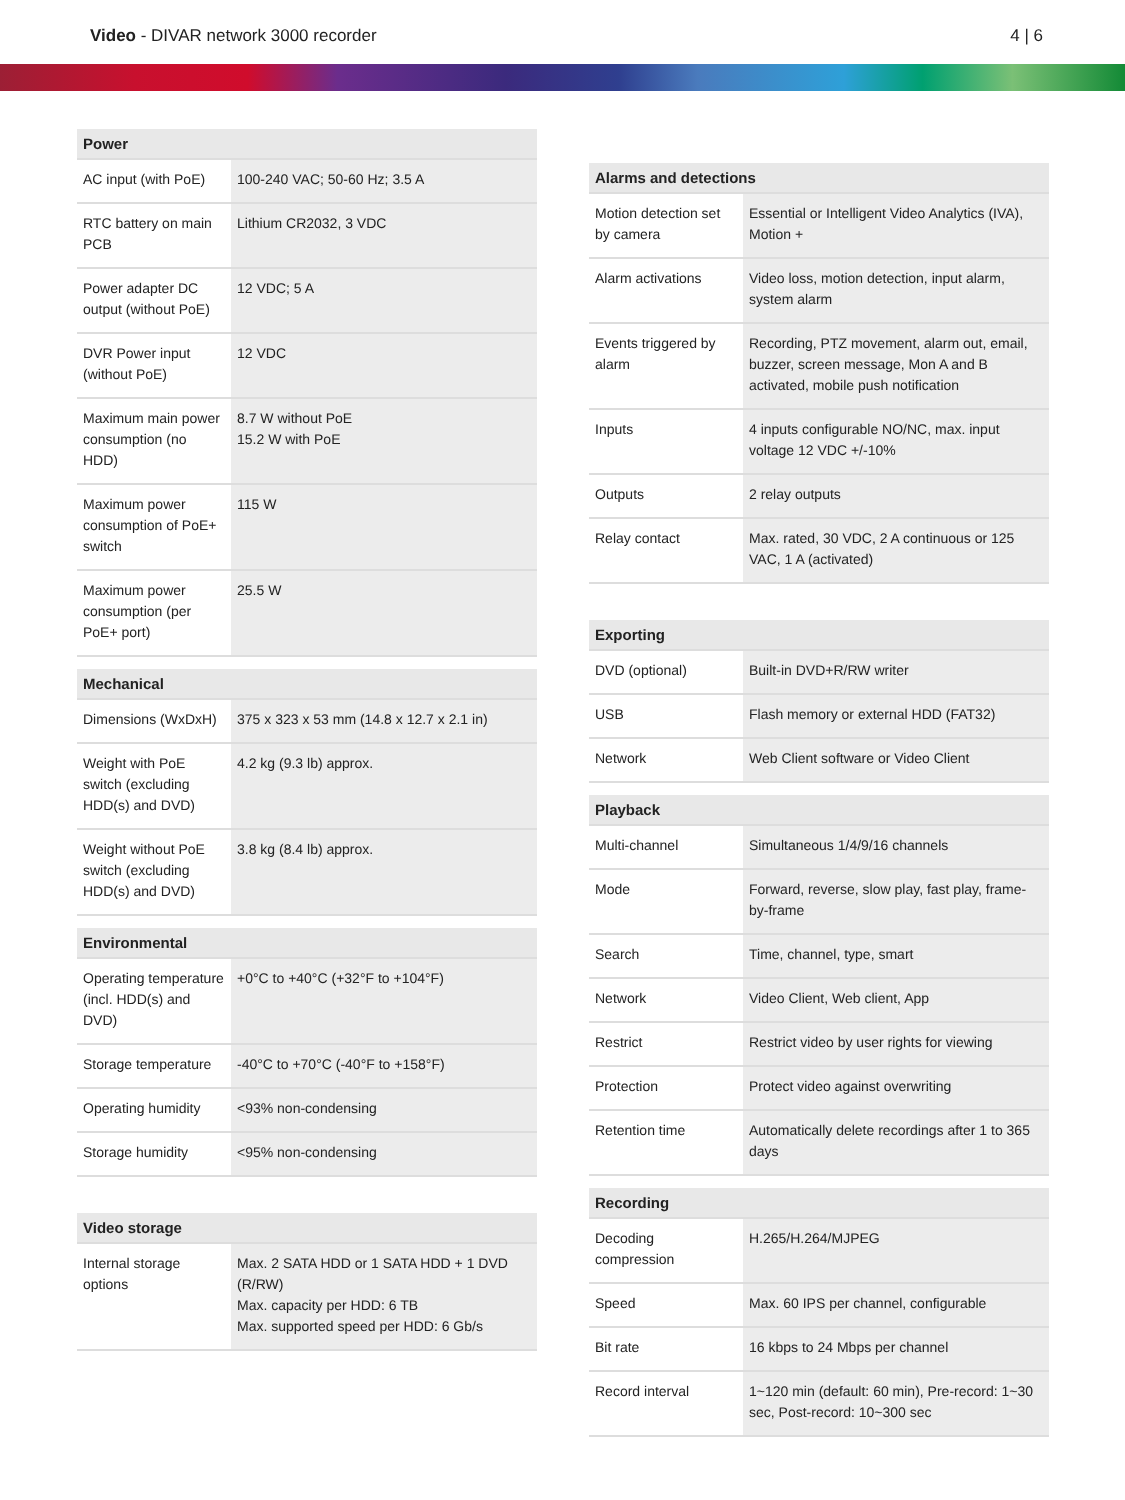Video - DIVAR network 3000 recorder
4 | 6
| Power | |
| --- | --- |
| AC input (with PoE) | 100-240 VAC; 50-60 Hz; 3.5 A |
| RTC battery on main PCB | Lithium CR2032, 3 VDC |
| Power adapter DC output (without PoE) | 12 VDC; 5 A |
| DVR Power input (without PoE) | 12 VDC |
| Maximum main power consumption (no HDD) | 8.7 W without PoE 15.2 W with PoE |
| Maximum power consumption of PoE+ switch | 115 W |
| Maximum power consumption (per PoE+ port) | 25.5 W |
| Mechanical | |
| --- | --- |
| Dimensions (WxDxH) | 375 x 323 x 53 mm (14.8 x 12.7 x 2.1 in) |
| Weight with PoE switch (excluding HDD(s) and DVD) | 4.2 kg (9.3 lb) approx. |
| Weight without PoE switch (excluding HDD(s) and DVD) | 3.8 kg (8.4 lb) approx. |
| Environmental | |
| --- | --- |
| Operating temperature (incl. HDD(s) and DVD) | +0°C to +40°C (+32°F to +104°F) |
| Storage temperature | -40°C to +70°C (-40°F to +158°F) |
| Operating humidity | <93% non-condensing |
| Storage humidity | <95% non-condensing |
| Video storage | |
| --- | --- |
| Internal storage options | Max. 2 SATA HDD or 1 SATA HDD + 1 DVD (R/RW) Max. capacity per HDD: 6 TB Max. supported speed per HDD: 6 Gb/s |
| Alarms and detections | |
| --- | --- |
| Motion detection set by camera | Essential or Intelligent Video Analytics (IVA), Motion + |
| Alarm activations | Video loss, motion detection, input alarm, system alarm |
| Events triggered by alarm | Recording, PTZ movement, alarm out, email, buzzer, screen message, Mon A and B activated, mobile push notification |
| Inputs | 4 inputs configurable NO/NC, max. input voltage 12 VDC +/-10% |
| Outputs | 2 relay outputs |
| Relay contact | Max. rated, 30 VDC, 2 A continuous or 125 VAC, 1 A (activated) |
| Exporting | |
| --- | --- |
| DVD (optional) | Built-in DVD+R/RW writer |
| USB | Flash memory or external HDD (FAT32) |
| Network | Web Client software or Video Client |
| Playback | |
| --- | --- |
| Multi-channel | Simultaneous 1/4/9/16 channels |
| Mode | Forward, reverse, slow play, fast play, frame-by-frame |
| Search | Time, channel, type, smart |
| Network | Video Client, Web client, App |
| Restrict | Restrict video by user rights for viewing |
| Protection | Protect video against overwriting |
| Retention time | Automatically delete recordings after 1 to 365 days |
| Recording | |
| --- | --- |
| Decoding compression | H.265/H.264/MJPEG |
| Speed | Max. 60 IPS per channel, configurable |
| Bit rate | 16 kbps to 24 Mbps per channel |
| Record interval | 1~120 min (default: 60 min), Pre-record: 1~30 sec, Post-record: 10~300 sec |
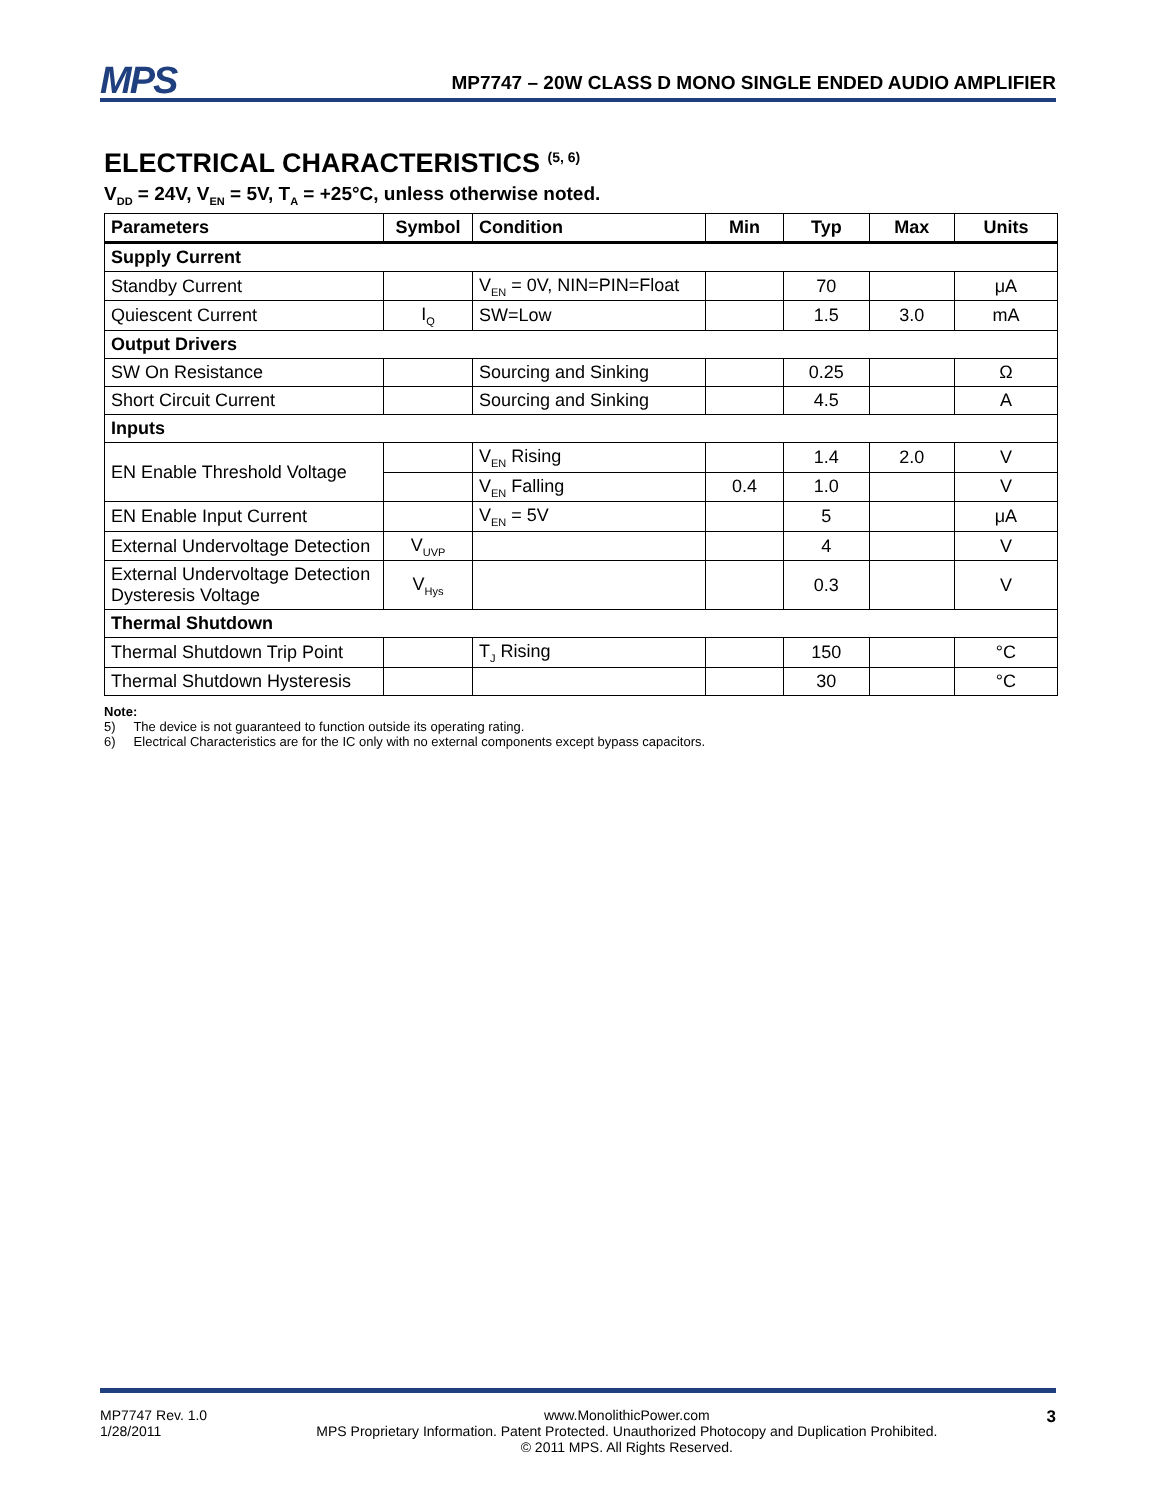MPS
MP7747 – 20W CLASS D MONO SINGLE ENDED AUDIO AMPLIFIER
ELECTRICAL CHARACTERISTICS <sup>(5, 6)</sup>
V<sub>DD</sub> = 24V, V<sub>EN</sub> = 5V, T<sub>A</sub> = +25°C, unless otherwise noted.
| Parameters | Symbol | Condition | Min | Typ | Max | Units |
| --- | --- | --- | --- | --- | --- | --- |
| Supply Current | | | | | | |
| Standby Current | | V<sub>EN</sub> = 0V, NIN=PIN=Float | | 70 | | μA |
| Quiescent Current | I<sub>Q</sub> | SW=Low | | 1.5 | 3.0 | mA |
| Output Drivers | | | | | | |
| SW On Resistance | | Sourcing and Sinking | | 0.25 | | Ω |
| Short Circuit Current | | Sourcing and Sinking | | 4.5 | | A |
| Inputs | | | | | | |
| EN Enable Threshold Voltage | | V<sub>EN</sub> Rising | | 1.4 | 2.0 | V |
| | | V<sub>EN</sub> Falling | 0.4 | 1.0 | | V |
| EN Enable Input Current | | V<sub>EN</sub> = 5V | | 5 | | μA |
| External Undervoltage Detection | V<sub>UVP</sub> | | | 4 | | V |
| External Undervoltage Detection Dysteresis Voltage | V<sub>Hys</sub> | | | 0.3 | | V |
| Thermal Shutdown | | | | | | |
| Thermal Shutdown Trip Point | | T<sub>J</sub> Rising | | 150 | | °C |
| Thermal Shutdown Hysteresis | | | | 30 | | °C |
Note:
5) The device is not guaranteed to function outside its operating rating.
6) Electrical Characteristics are for the IC only with no external components except bypass capacitors.
MP7747 Rev. 1.0
1/28/2011
www.MonolithicPower.com
MPS Proprietary Information. Patent Protected. Unauthorized Photocopy and Duplication Prohibited.
© 2011 MPS. All Rights Reserved.
3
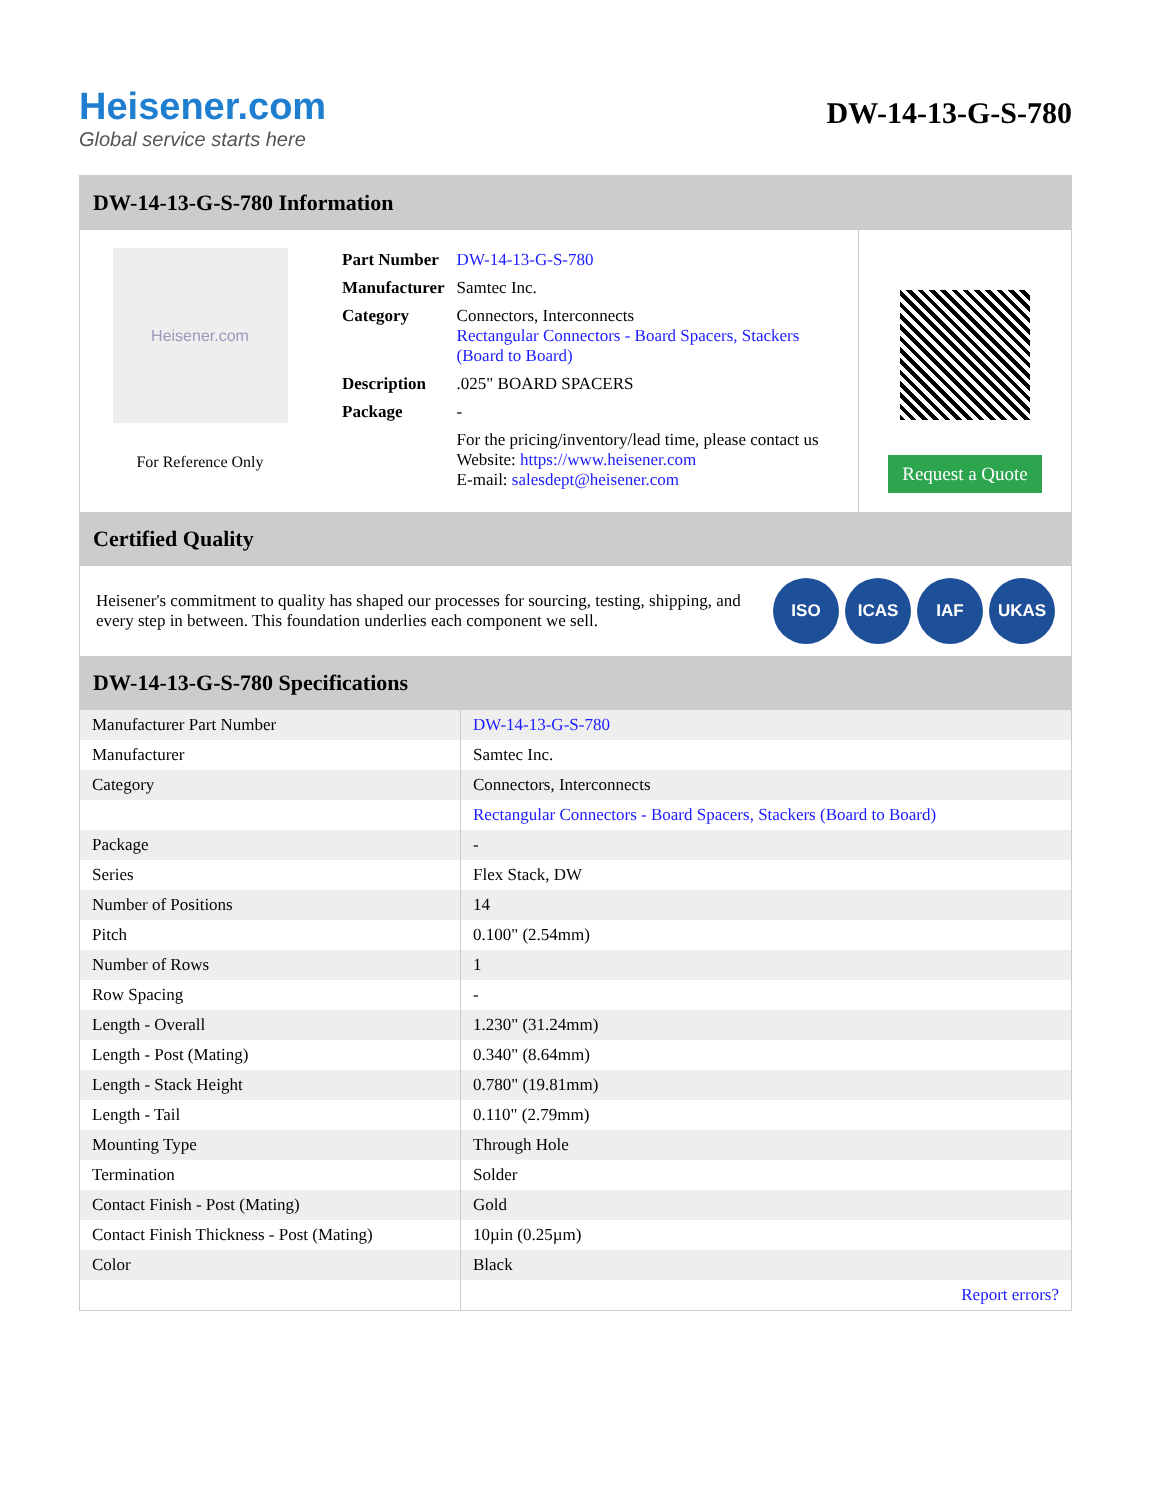Heisener.com
Global service starts here
DW-14-13-G-S-780
DW-14-13-G-S-780 Information
Heisener.com
For Reference Only
| Part Number | DW-14-13-G-S-780 |
| Manufacturer | Samtec Inc. |
| Category | Connectors, Interconnects Rectangular Connectors - Board Spacers, Stackers (Board to Board) |
| Description | .025" BOARD SPACERS |
| Package | - |
| | For the pricing/inventory/lead time, please contact us Website: https://www.heisener.com E-mail: salesdept@heisener.com |
Request a Quote
Certified Quality
Heisener's commitment to quality has shaped our processes for sourcing, testing, shipping, and every step in between. This foundation underlies each component we sell.
ISO ICAS IAF UKAS
DW-14-13-G-S-780 Specifications
| Manufacturer Part Number | DW-14-13-G-S-780 |
| Manufacturer | Samtec Inc. |
| Category | Connectors, Interconnects |
| | Rectangular Connectors - Board Spacers, Stackers (Board to Board) |
| Package | - |
| Series | Flex Stack, DW |
| Number of Positions | 14 |
| Pitch | 0.100" (2.54mm) |
| Number of Rows | 1 |
| Row Spacing | - |
| Length - Overall | 1.230" (31.24mm) |
| Length - Post (Mating) | 0.340" (8.64mm) |
| Length - Stack Height | 0.780" (19.81mm) |
| Length - Tail | 0.110" (2.79mm) |
| Mounting Type | Through Hole |
| Termination | Solder |
| Contact Finish - Post (Mating) | Gold |
| Contact Finish Thickness - Post (Mating) | 10µin (0.25µm) |
| Color | Black |
| | Report errors? |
######
# Description of the task:
In the listing above, find the line with "(IVA), Motion + |" and the line with "Sinking | | 0.25 | | Ω |". Transcribe those two and everything between, exactly, leaving out pictures.

# Reply:
| Motion detection set by camera | Essential or Intelligent Video Analytics (IVA), Motion + |
| Alarm activations | Video loss, motion detection, input alarm, system alarm |
| Events triggered by alarm | Recording, PTZ movement, alarm out, email, buzzer, screen message, Mon A and B activated, mobile push notification |
| Inputs | 4 inputs configurable NO/NC, max. input voltage 12 VDC +/-10% |
| Outputs | 2 relay outputs |
| Relay contact | Max. rated, 30 VDC, 2 A continuous or 125 VAC, 1 A (activated) |
| Exporting | |
| --- | --- |
| DVD (optional) | Built-in DVD+R/RW writer |
| USB | Flash memory or external HDD (FAT32) |
| Network | Web Client software or Video Client |
| Playback | |
| --- | --- |
| Multi-channel | Simultaneous 1/4/9/16 channels |
| Mode | Forward, reverse, slow play, fast play, frame-by-frame |
| Search | Time, channel, type, smart |
| Network | Video Client, Web client, App |
| Restrict | Restrict video by user rights for viewing |
| Protection | Protect video against overwriting |
| Retention time | Automatically delete recordings after 1 to 365 days |
| Recording | |
| --- | --- |
| Decoding compression | H.265/H.264/MJPEG |
| Speed | Max. 60 IPS per channel, configurable |
| Bit rate | 16 kbps to 24 Mbps per channel |
| Record interval | 1~120 min (default: 60 min), Pre-record: 1~30 sec, Post-record: 10~300 sec |
MPS
MP7747 – 20W CLASS D MONO SINGLE ENDED AUDIO AMPLIFIER
ELECTRICAL CHARACTERISTICS <sup>(5, 6)</sup>
V<sub>DD</sub> = 24V, V<sub>EN</sub> = 5V, T<sub>A</sub> = +25°C, unless otherwise noted.
| Parameters | Symbol | Condition | Min | Typ | Max | Units |
| --- | --- | --- | --- | --- | --- | --- |
| Supply Current | | | | | | |
| Standby Current | | V<sub>EN</sub> = 0V, NIN=PIN=Float | | 70 | | μA |
| Quiescent Current | I<sub>Q</sub> | SW=Low | | 1.5 | 3.0 | mA |
| Output Drivers | | | | | | |
| SW On Resistance | | Sourcing and Sinking | | 0.25 | | Ω |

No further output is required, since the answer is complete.